SCOAN has long faced claims of being a cult led by charismatic “prophet” TB Joshua, who died suddenly in 2021 aged 58. His church was considered a tourist attraction in Nigeria, and at one point drew 15,000 worshippers each Sunday, with many hoping to be healed from physical illnesses and disabilities.
Mr McNaught said that, in the noughties, there was a wave of white middle-class evangelicals in the UK and US who were eager to travel to Nigeria to see different miracles. Ms Marten is suspected to have found out about SCOAN through a Christian course.
SCOAN also had a London branch in Southwark, which closed in 2011.
Alexandra Stein, of the Family Survival Trust, which works with people who fall victim to abusive groups, said SCOAN is definitely a “cult”.
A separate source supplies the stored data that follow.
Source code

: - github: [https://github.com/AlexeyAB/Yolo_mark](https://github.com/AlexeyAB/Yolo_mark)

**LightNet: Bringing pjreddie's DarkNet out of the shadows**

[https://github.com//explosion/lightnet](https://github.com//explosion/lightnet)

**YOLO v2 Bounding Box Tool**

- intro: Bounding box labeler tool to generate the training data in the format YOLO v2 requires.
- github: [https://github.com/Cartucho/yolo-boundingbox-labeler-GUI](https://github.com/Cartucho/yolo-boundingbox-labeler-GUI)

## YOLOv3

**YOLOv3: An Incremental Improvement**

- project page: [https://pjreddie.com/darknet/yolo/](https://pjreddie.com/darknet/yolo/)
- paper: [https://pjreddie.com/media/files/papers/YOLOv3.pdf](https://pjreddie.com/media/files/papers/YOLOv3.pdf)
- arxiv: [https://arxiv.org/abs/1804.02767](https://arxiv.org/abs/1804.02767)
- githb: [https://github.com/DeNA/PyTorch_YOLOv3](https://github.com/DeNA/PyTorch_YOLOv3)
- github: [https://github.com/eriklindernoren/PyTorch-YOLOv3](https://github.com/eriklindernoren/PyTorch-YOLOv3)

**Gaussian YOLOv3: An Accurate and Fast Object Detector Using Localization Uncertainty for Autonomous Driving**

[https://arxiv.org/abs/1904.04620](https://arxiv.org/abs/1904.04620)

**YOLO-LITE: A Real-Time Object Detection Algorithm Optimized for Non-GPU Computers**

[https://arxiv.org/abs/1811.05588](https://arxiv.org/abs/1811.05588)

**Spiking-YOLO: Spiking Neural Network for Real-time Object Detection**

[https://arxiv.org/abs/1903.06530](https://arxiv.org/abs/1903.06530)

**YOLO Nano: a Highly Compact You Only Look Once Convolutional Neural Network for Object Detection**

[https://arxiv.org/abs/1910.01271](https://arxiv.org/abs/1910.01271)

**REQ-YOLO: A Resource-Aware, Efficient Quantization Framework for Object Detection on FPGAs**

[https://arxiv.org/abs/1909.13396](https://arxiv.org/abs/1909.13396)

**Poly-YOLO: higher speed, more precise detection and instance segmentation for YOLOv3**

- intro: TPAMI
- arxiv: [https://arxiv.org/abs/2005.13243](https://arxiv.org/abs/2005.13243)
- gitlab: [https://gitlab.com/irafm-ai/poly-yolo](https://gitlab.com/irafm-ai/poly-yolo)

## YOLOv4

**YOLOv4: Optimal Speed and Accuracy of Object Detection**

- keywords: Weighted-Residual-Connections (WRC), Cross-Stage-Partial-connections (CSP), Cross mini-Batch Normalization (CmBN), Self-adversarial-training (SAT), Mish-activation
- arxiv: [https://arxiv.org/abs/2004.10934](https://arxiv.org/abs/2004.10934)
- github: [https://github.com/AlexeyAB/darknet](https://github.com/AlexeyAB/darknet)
“I’ve had enquiries over the years about SCOAN,” Ms Stein said. “TB Joshua was recruiting in the UK at one point, and I know Constance Marten was involved. He’s charismatic, a bully, and goes after young women.
“I’m sure she would have been brainwashed in SCOAN, that’s what these guys do. People coming out of cults are traumatised, and there’s not a lot of support. It’s also very stigmatised. It’s a difficult thing for anyone to say ‘I’ve been in a cult.’”
The Metropolitan Police said it is looking into the background of both Ms Marten and her partner Mark Gordon.